As Texas parents who divorce begin to negotiate how to emotionally and financially support their children, they might wonder how to proceed with the children’s education. As with many other aspects of child-rearing, parents will not always see eye to eye about how and where children should be educated and who will pay for the related costs.
The costs of education
Whether families choose to seek a public or private education, there are costs involved. Private school tuition for K-12 can costs as much as a college education. A public school education, though more affordable, also includes expenses such as supplies, field trips, fundraising events and teacher gifts. Once the children grow and go to college, those costs can continue to mount up.
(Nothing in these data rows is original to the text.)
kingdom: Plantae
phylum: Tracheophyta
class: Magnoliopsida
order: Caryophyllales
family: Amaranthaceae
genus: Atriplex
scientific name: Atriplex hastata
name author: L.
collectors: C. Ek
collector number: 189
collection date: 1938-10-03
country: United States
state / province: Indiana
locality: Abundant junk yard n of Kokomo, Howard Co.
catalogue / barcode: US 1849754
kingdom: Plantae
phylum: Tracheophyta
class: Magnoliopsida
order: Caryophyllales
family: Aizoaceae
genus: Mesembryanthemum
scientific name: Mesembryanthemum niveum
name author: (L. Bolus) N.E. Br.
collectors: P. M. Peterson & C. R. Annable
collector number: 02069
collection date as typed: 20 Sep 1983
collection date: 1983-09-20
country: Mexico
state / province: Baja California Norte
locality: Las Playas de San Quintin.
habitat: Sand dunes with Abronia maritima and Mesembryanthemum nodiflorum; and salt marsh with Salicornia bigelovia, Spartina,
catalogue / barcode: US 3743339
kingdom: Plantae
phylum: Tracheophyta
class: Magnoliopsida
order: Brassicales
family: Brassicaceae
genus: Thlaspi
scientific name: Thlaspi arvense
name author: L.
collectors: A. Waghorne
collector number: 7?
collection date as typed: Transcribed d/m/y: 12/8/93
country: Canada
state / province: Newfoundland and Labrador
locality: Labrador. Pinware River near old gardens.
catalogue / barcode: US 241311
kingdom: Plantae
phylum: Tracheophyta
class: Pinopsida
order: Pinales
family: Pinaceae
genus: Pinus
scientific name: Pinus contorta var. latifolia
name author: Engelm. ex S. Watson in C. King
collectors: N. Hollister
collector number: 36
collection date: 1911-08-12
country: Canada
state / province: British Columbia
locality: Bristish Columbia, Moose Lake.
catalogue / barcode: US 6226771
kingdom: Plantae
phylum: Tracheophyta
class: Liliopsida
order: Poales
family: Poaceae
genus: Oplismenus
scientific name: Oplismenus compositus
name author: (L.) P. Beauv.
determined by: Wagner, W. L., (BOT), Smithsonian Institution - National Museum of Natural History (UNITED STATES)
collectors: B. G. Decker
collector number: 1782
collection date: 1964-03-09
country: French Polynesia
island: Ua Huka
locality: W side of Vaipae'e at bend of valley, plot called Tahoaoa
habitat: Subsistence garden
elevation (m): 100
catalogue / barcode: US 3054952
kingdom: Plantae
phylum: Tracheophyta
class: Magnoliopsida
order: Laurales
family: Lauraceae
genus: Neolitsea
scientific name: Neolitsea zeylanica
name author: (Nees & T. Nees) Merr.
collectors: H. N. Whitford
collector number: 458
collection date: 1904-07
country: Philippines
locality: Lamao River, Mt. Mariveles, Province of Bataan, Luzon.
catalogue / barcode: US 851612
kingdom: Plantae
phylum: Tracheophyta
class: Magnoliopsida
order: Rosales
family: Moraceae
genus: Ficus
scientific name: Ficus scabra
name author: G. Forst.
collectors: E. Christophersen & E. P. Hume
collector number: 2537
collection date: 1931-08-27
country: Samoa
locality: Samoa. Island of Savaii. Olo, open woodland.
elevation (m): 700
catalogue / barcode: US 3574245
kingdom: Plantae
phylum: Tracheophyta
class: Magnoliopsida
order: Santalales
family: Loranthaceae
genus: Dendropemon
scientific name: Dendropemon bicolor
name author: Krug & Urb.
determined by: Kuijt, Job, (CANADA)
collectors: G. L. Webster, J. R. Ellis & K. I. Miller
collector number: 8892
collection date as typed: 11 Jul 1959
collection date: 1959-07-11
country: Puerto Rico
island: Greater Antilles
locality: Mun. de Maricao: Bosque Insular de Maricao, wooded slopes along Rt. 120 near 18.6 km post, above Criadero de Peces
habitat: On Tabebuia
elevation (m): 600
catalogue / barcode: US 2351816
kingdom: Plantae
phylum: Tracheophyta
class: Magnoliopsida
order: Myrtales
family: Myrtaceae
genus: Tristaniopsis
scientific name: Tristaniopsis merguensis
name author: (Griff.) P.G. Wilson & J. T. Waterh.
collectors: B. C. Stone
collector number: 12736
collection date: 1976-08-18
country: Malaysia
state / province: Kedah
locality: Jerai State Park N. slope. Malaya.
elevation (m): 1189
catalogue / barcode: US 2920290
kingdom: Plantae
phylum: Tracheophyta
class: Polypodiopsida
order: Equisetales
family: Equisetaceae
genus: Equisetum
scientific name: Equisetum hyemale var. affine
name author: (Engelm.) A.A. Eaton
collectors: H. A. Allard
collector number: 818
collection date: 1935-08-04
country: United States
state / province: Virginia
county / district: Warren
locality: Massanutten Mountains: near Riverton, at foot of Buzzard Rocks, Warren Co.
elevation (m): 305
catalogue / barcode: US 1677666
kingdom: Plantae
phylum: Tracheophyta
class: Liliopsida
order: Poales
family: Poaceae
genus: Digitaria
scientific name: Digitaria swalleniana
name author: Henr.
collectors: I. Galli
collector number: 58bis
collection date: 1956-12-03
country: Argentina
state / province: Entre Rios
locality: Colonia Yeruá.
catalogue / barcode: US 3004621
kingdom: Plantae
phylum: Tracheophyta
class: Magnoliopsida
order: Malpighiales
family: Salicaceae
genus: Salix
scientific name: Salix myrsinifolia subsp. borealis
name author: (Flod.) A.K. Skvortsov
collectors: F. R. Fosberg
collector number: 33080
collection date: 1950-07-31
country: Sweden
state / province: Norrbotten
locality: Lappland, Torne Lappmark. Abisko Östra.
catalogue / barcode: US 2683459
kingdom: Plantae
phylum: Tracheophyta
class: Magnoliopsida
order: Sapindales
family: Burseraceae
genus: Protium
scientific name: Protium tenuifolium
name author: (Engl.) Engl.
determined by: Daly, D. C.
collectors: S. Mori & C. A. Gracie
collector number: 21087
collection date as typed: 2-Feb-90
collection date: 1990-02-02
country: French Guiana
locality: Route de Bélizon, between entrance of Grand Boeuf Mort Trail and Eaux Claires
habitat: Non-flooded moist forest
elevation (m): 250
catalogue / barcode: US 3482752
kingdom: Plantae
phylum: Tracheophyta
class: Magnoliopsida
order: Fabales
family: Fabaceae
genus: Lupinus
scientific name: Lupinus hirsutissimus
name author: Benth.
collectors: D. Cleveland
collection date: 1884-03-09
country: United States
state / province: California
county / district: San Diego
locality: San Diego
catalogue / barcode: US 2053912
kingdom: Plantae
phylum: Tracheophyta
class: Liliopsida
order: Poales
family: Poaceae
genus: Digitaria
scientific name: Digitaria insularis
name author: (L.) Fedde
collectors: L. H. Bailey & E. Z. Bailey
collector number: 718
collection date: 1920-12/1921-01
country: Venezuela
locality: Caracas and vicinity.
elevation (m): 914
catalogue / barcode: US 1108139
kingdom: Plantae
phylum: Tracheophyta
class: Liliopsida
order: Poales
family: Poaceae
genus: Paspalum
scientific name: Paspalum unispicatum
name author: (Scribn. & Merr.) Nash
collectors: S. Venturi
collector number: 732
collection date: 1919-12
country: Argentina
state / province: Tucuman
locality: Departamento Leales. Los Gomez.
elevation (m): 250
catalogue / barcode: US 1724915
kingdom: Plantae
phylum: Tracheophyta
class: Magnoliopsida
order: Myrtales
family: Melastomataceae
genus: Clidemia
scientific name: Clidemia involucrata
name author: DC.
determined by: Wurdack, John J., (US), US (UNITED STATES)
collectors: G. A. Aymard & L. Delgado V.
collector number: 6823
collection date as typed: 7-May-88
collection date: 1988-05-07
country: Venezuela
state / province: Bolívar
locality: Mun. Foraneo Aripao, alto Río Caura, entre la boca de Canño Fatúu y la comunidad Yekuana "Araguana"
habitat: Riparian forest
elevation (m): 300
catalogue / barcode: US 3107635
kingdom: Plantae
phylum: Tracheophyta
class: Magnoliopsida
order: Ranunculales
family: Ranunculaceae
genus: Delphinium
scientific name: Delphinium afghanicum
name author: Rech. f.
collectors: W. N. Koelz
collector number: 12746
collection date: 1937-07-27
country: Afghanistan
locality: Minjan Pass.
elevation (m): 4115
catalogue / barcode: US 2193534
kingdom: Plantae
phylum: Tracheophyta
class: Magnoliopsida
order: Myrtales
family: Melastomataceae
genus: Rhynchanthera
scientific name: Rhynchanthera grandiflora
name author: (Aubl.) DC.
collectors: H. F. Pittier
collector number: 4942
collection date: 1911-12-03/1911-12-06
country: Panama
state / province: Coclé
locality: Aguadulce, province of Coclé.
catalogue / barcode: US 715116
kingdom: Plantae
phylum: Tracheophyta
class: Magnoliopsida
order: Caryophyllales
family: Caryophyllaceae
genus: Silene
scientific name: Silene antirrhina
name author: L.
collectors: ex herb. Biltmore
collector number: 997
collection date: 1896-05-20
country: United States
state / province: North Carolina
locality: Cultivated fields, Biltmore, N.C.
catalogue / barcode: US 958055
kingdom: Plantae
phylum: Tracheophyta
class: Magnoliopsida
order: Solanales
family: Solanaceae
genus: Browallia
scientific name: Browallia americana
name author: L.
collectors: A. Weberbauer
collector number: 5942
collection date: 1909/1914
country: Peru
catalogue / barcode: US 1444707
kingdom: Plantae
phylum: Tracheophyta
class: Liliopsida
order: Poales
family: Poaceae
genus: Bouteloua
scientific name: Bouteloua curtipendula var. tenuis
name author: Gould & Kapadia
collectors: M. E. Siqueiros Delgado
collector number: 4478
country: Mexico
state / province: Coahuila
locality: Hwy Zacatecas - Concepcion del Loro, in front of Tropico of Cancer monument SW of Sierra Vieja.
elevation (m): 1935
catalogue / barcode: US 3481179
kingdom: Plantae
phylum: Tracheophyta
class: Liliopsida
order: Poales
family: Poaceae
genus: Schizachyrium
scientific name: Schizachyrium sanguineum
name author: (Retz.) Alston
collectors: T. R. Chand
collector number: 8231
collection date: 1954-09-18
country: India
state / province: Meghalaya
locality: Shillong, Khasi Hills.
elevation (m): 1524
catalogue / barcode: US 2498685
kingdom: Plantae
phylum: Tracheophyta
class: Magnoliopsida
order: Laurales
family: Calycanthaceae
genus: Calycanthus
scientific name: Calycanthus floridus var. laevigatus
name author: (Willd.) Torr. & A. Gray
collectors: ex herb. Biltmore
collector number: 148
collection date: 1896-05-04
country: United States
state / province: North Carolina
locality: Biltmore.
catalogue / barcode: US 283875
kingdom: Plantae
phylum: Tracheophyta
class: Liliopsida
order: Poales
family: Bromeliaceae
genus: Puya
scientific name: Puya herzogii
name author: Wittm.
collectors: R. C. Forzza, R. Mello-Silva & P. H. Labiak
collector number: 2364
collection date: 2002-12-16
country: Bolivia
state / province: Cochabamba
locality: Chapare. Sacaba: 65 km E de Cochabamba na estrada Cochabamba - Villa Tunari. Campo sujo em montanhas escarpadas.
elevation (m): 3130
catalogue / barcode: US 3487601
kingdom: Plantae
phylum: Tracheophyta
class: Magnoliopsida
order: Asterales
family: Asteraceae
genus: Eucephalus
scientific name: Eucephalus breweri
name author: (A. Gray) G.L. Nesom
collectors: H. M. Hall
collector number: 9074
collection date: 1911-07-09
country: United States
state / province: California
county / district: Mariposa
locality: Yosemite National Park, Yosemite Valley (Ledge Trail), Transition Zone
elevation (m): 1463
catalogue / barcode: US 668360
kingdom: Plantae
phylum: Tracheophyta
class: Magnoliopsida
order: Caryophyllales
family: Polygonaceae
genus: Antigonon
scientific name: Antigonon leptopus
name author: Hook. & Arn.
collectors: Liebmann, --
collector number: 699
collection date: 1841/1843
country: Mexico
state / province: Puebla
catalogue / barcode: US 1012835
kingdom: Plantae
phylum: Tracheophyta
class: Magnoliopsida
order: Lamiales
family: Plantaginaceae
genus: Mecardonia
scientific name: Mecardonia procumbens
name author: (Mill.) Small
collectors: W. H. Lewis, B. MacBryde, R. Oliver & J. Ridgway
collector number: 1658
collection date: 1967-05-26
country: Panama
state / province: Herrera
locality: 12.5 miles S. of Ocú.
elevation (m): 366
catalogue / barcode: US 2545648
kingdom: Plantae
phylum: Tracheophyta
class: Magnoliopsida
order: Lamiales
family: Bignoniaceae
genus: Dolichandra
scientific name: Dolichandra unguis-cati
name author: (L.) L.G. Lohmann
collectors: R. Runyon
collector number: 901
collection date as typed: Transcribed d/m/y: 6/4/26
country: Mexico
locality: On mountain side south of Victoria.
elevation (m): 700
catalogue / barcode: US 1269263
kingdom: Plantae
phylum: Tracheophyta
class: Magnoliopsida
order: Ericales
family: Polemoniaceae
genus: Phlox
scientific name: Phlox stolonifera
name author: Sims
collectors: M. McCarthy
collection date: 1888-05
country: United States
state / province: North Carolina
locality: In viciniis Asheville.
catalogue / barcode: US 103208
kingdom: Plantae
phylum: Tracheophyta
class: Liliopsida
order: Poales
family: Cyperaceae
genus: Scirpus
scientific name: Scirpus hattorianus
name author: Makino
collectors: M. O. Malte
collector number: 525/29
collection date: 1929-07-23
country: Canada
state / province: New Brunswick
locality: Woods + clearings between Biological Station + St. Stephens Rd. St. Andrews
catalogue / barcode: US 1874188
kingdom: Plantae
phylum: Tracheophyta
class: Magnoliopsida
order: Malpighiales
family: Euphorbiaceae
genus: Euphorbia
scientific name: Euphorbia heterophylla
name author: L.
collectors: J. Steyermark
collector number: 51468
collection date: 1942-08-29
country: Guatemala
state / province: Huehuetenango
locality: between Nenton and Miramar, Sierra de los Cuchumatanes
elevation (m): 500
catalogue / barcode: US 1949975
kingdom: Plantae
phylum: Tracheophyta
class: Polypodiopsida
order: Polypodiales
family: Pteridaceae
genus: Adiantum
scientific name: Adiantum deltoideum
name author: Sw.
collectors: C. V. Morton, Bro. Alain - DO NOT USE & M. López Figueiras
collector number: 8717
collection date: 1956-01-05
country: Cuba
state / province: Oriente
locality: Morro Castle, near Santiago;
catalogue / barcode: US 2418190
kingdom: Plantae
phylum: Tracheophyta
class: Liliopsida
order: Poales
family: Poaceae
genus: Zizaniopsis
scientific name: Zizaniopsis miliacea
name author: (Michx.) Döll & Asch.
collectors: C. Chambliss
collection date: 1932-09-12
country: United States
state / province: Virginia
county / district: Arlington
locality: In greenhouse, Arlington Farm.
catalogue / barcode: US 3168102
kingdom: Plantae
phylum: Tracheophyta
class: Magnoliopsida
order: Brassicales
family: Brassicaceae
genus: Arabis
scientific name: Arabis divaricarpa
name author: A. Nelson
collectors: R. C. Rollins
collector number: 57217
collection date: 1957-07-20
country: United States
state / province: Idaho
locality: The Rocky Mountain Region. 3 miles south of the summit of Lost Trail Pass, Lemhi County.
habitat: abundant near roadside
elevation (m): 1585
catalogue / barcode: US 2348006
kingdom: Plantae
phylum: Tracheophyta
Who pays for the children’s education?
Paying for children’s educational needs is connected to the best interests of the children. During the divorce negotiations, parents should work towards clearly establishing how the costs associated with education will be met in the near and far futures. Establishing clear terms from the beginning can save a lot of stress and tension later. Some of the things parents should discuss include:
- The cost of school and related activities and what each parent will be responsible for
- The limits of what they will be required to pay once their child go to college
- Provisions on whether the financial support for college will depend on parents’ consent of the child’s choices of college
- Other methods of financial support, such as 529 savings plans
Education is a central part of a child’s upbringing. Both parents must contribute to pay for the costs associated with their children’s education so it is recommended that they work together to reach an agreement on how they will handle educational decisions and split the expenses.